If you’re a five year old Australian kid and you’re sitting there reading 8BitDad while your dad is at work late, first of all, thanks! You have great taste in websites. Second of all, you’re going to turn out to be a hooligan. Because of your dad, not us.
According to a total snorefest called “Mothers’ and Fathers’ Work Hours, Child Gender, and Behavior in Middle Childhood”, Aussie five year olds whose dads work more than 55 hours a week showed “significantly higher levels of externalizing behavior”. That’s science-speak for “total dick behavior.”

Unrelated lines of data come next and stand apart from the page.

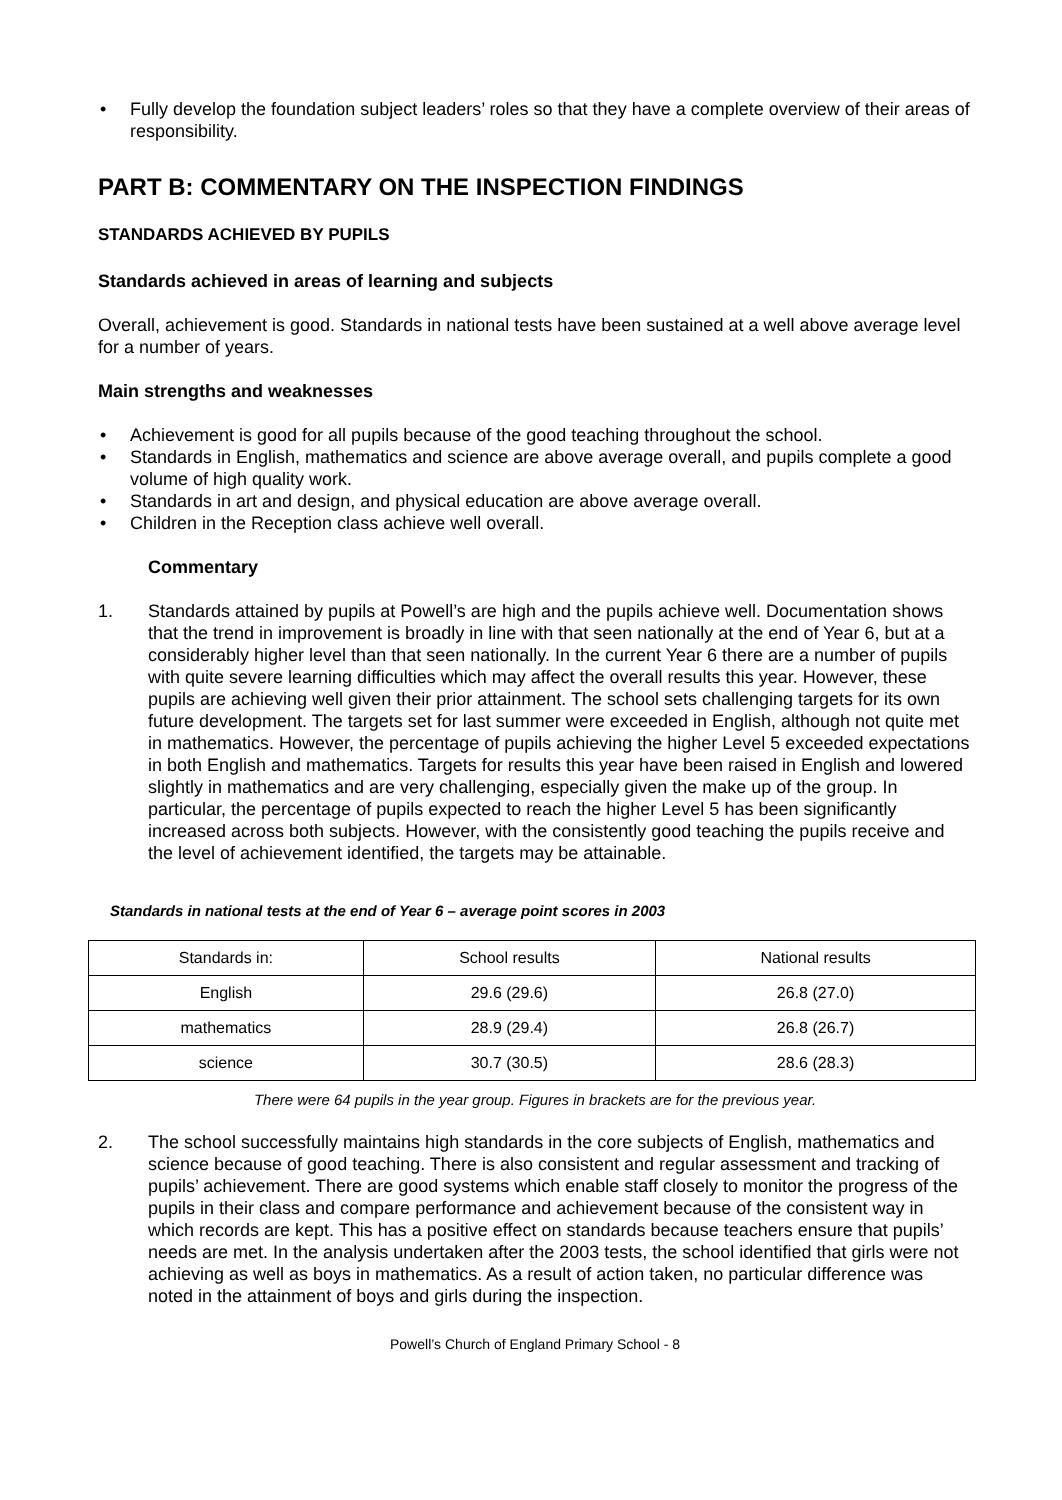• Fully develop the foundation subject leaders’ roles so that they have a complete overview of their areas of responsibility.
PART B: COMMENTARY ON THE INSPECTION FINDINGS
STANDARDS ACHIEVED BY PUPILS
Standards achieved in areas of learning and subjects
Overall, achievement is good. Standards in national tests have been sustained at a well above average level for a number of years.
Main strengths and weaknesses
• Achievement is good for all pupils because of the good teaching throughout the school.
• Standards in English, mathematics and science are above average overall, and pupils complete a good volume of high quality work.
• Standards in art and design, and physical education are above average overall.
• Children in the Reception class achieve well overall.
Commentary
1. Standards attained by pupils at Powell’s are high and the pupils achieve well. Documentation shows that the trend in improvement is broadly in line with that seen nationally at the end of Year 6, but at a considerably higher level than that seen nationally. In the current Year 6 there are a number of pupils with quite severe learning difficulties which may affect the overall results this year. However, these pupils are achieving well given their prior attainment. The school sets challenging targets for its own future development. The targets set for last summer were exceeded in English, although not quite met in mathematics. However, the percentage of pupils achieving the higher Level 5 exceeded expectations in both English and mathematics. Targets for results this year have been raised in English and lowered slightly in mathematics and are very challenging, especially given the make up of the group. In particular, the percentage of pupils expected to reach the higher Level 5 has been significantly increased across both subjects. However, with the consistently good teaching the pupils receive and the level of achievement identified, the targets may be attainable.
Standards in national tests at the end of Year 6 – average point scores in 2003
| Standards in: | School results | National results |
| English | 29.6 (29.6) | 26.8 (27.0) |
| mathematics | 28.9 (29.4) | 26.8 (26.7) |
| science | 30.7 (30.5) | 28.6 (28.3) |
There were 64 pupils in the year group. Figures in brackets are for the previous year.
2. The school successfully maintains high standards in the core subjects of English, mathematics and science because of good teaching. There is also consistent and regular assessment and tracking of pupils’ achievement. There are good systems which enable staff closely to monitor the progress of the pupils in their class and compare performance and achievement because of the consistent way in which records are kept. This has a positive effect on standards because teachers ensure that pupils’ needs are met. In the analysis undertaken after the 2003 tests, the school identified that girls were not achieving as well as boys in mathematics. As a result of action taken, no particular difference was noted in the attainment of boys and girls during the inspection.
Powell’s Church of England Primary School - 8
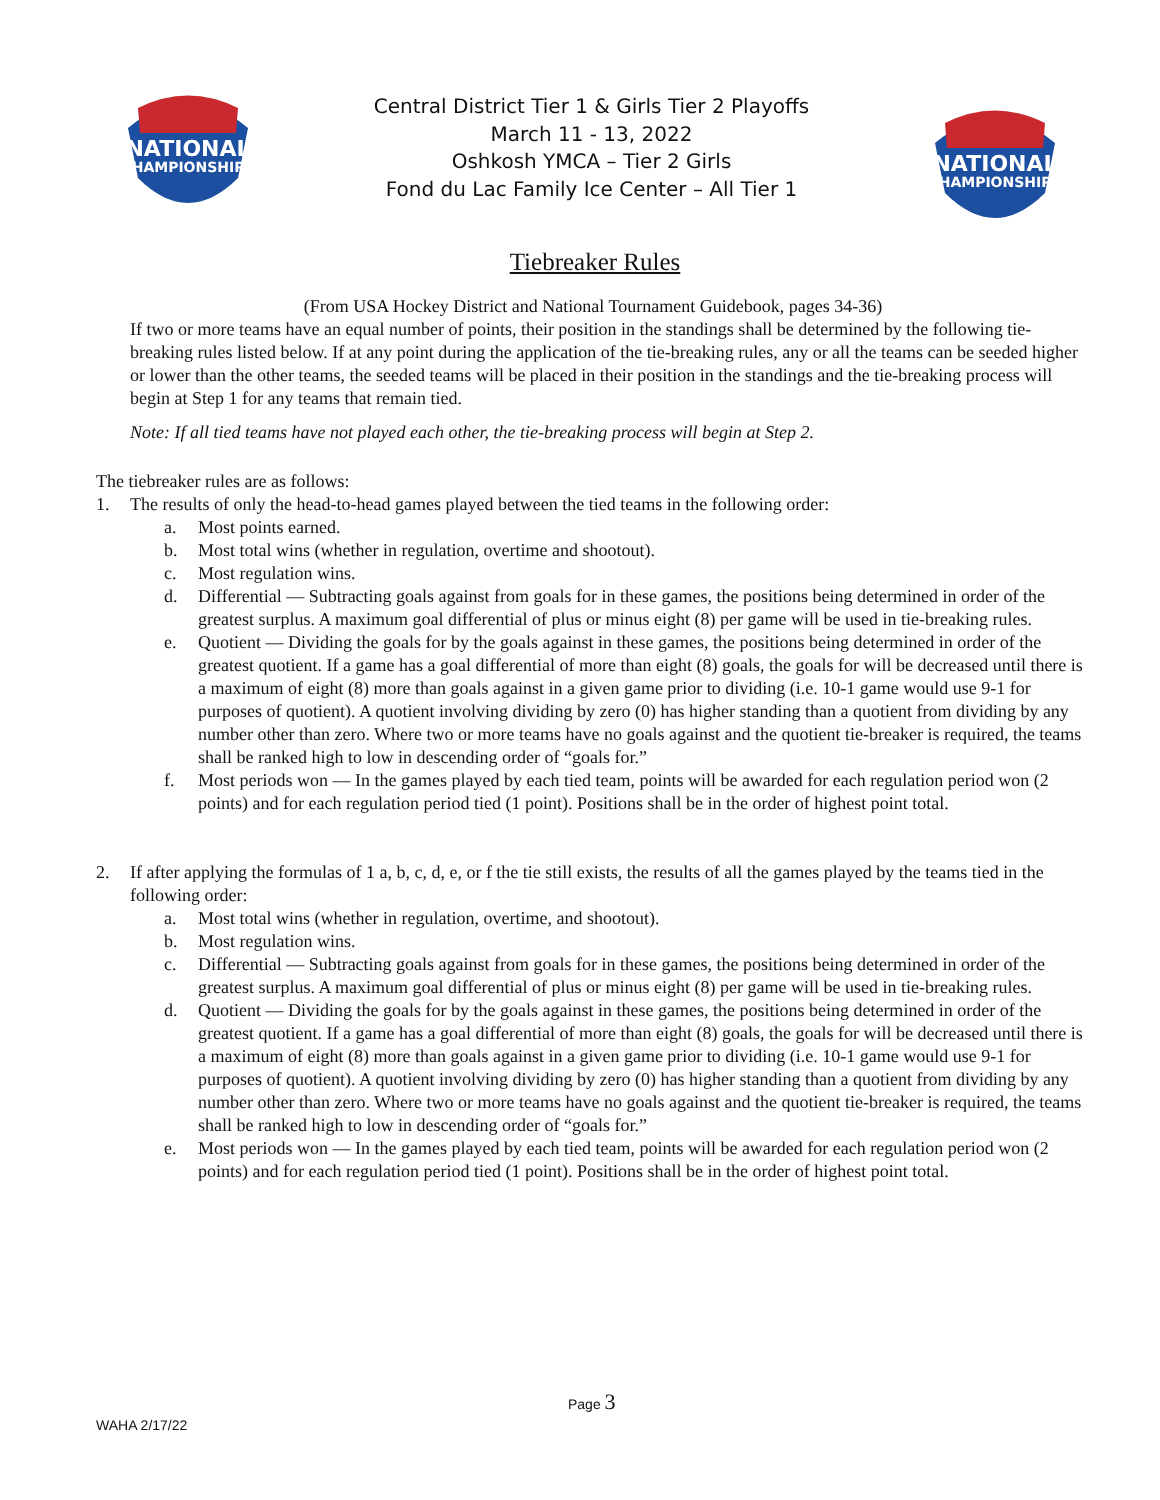NATIONAL
CHAMPIONSHIPS
Central District Tier 1 & Girls Tier 2 Playoffs
March 11 - 13, 2022
Oshkosh YMCA – Tier 2 Girls
Fond du Lac Family Ice Center – All Tier 1
NATIONAL
CHAMPIONSHIPS
Tiebreaker Rules
(From USA Hockey District and National Tournament Guidebook, pages 34-36)
If two or more teams have an equal number of points, their position in the standings shall be determined by the following tie-breaking rules listed below. If at any point during the application of the tie-breaking rules, any or all the teams can be seeded higher or lower than the other teams, the seeded teams will be placed in their position in the standings and the tie-breaking process will begin at Step 1 for any teams that remain tied.
Note: If all tied teams have not played each other, the tie-breaking process will begin at Step 2.
The tiebreaker rules are as follows:
1. The results of only the head-to-head games played between the tied teams in the following order:
a. Most points earned.
b. Most total wins (whether in regulation, overtime and shootout).
c. Most regulation wins.
d. Differential — Subtracting goals against from goals for in these games, the positions being determined in order of the greatest surplus. A maximum goal differential of plus or minus eight (8) per game will be used in tie-breaking rules.
e. Quotient — Dividing the goals for by the goals against in these games, the positions being determined in order of the greatest quotient. If a game has a goal differential of more than eight (8) goals, the goals for will be decreased until there is a maximum of eight (8) more than goals against in a given game prior to dividing (i.e. 10-1 game would use 9-1 for purposes of quotient). A quotient involving dividing by zero (0) has higher standing than a quotient from dividing by any number other than zero. Where two or more teams have no goals against and the quotient tie-breaker is required, the teams shall be ranked high to low in descending order of “goals for.”
f. Most periods won — In the games played by each tied team, points will be awarded for each regulation period won (2 points) and for each regulation period tied (1 point). Positions shall be in the order of highest point total.
2. If after applying the formulas of 1 a, b, c, d, e, or f the tie still exists, the results of all the games played by the teams tied in the following order:
a. Most total wins (whether in regulation, overtime, and shootout).
b. Most regulation wins.
c. Differential — Subtracting goals against from goals for in these games, the positions being determined in order of the greatest surplus. A maximum goal differential of plus or minus eight (8) per game will be used in tie-breaking rules.
d. Quotient — Dividing the goals for by the goals against in these games, the positions being determined in order of the greatest quotient. If a game has a goal differential of more than eight (8) goals, the goals for will be decreased until there is a maximum of eight (8) more than goals against in a given game prior to dividing (i.e. 10-1 game would use 9-1 for purposes of quotient). A quotient involving dividing by zero (0) has higher standing than a quotient from dividing by any number other than zero. Where two or more teams have no goals against and the quotient tie-breaker is required, the teams shall be ranked high to low in descending order of “goals for.”
e. Most periods won — In the games played by each tied team, points will be awarded for each regulation period won (2 points) and for each regulation period tied (1 point). Positions shall be in the order of highest point total.
Page 3
WAHA 2/17/22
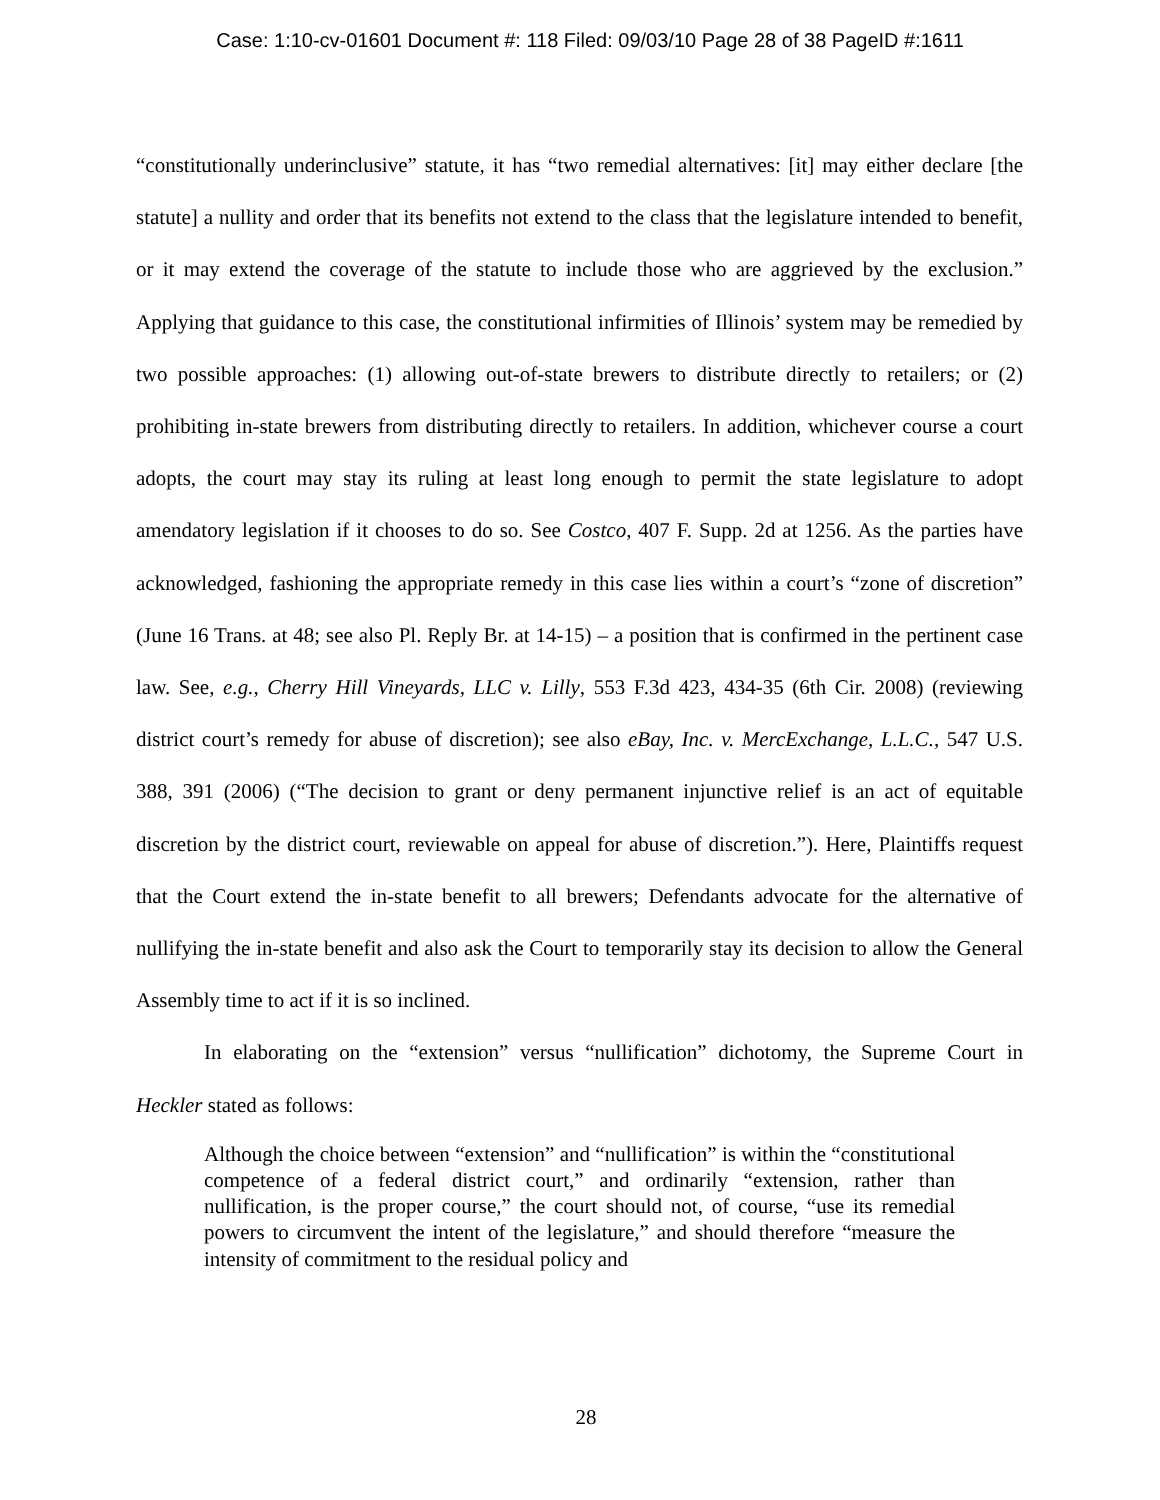Case: 1:10-cv-01601 Document #: 118 Filed: 09/03/10 Page 28 of 38 PageID #:1611
“constitutionally underinclusive” statute, it has “two remedial alternatives: [it] may either declare [the statute] a nullity and order that its benefits not extend to the class that the legislature intended to benefit, or it may extend the coverage of the statute to include those who are aggrieved by the exclusion.” Applying that guidance to this case, the constitutional infirmities of Illinois’ system may be remedied by two possible approaches: (1) allowing out-of-state brewers to distribute directly to retailers; or (2) prohibiting in-state brewers from distributing directly to retailers. In addition, whichever course a court adopts, the court may stay its ruling at least long enough to permit the state legislature to adopt amendatory legislation if it chooses to do so. See Costco, 407 F. Supp. 2d at 1256. As the parties have acknowledged, fashioning the appropriate remedy in this case lies within a court’s “zone of discretion” (June 16 Trans. at 48; see also Pl. Reply Br. at 14-15) – a position that is confirmed in the pertinent case law. See, e.g., Cherry Hill Vineyards, LLC v. Lilly, 553 F.3d 423, 434-35 (6th Cir. 2008) (reviewing district court’s remedy for abuse of discretion); see also eBay, Inc. v. MercExchange, L.L.C., 547 U.S. 388, 391 (2006) (“The decision to grant or deny permanent injunctive relief is an act of equitable discretion by the district court, reviewable on appeal for abuse of discretion.”). Here, Plaintiffs request that the Court extend the in-state benefit to all brewers; Defendants advocate for the alternative of nullifying the in-state benefit and also ask the Court to temporarily stay its decision to allow the General Assembly time to act if it is so inclined.
In elaborating on the “extension” versus “nullification” dichotomy, the Supreme Court in Heckler stated as follows:
Although the choice between “extension” and “nullification” is within the “constitutional competence of a federal district court,” and ordinarily “extension, rather than nullification, is the proper course,” the court should not, of course, “use its remedial powers to circumvent the intent of the legislature,” and should therefore “measure the intensity of commitment to the residual policy and
28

The study appears in a recent issue of The Journal of Marriage and Family, which is a great read. On opposite day.
The researchers – Sarah Johnson, Jianghong Li, Garth Kendall, Lyndall Strazdins, and Peter Jacoby – surveyed data from the “Western Australian Pregnancy Cohort Study”. They checked the data of roughly 1,400 kids at ages 5, 8 and 10 for behavior (which was reported by “mostly” the mother in a Child Behavior Checklist), and found that sons (but not daughters) of dads working 55 hours per week or more exhibited higher levels of delinquent behavior.
About 19% of Aussie fathers in the study worked 55 hours or more when their kids were five years old. The stat goes up to 20% for eight year old kids. Mothers’ work hours seemed to not affect kids in the study, though researchers say that Aussie moms are not working as much.
It should be noted that the results are “inconsistent” with prior studies on similar topics; but older studies set dad’s work hours at 40 hours per week and focused on father-child relationships, rather than child behavior.
Researchers guess that the association between long work hours and bad behavior “could be due to reduced parental time and higher levels of overreactive parenting or family dysfunction”. Or, in other words, after you just had a whammy of a day at work and then sat in traffic for an hour and the first thing you do once you’re home is snap at your kids as they act out their excitement that you’re home by doing backflips off the couch.
Researchers suggest that employers and policymakers consider fathers for work flexibility so their children don’t become absolute dicks.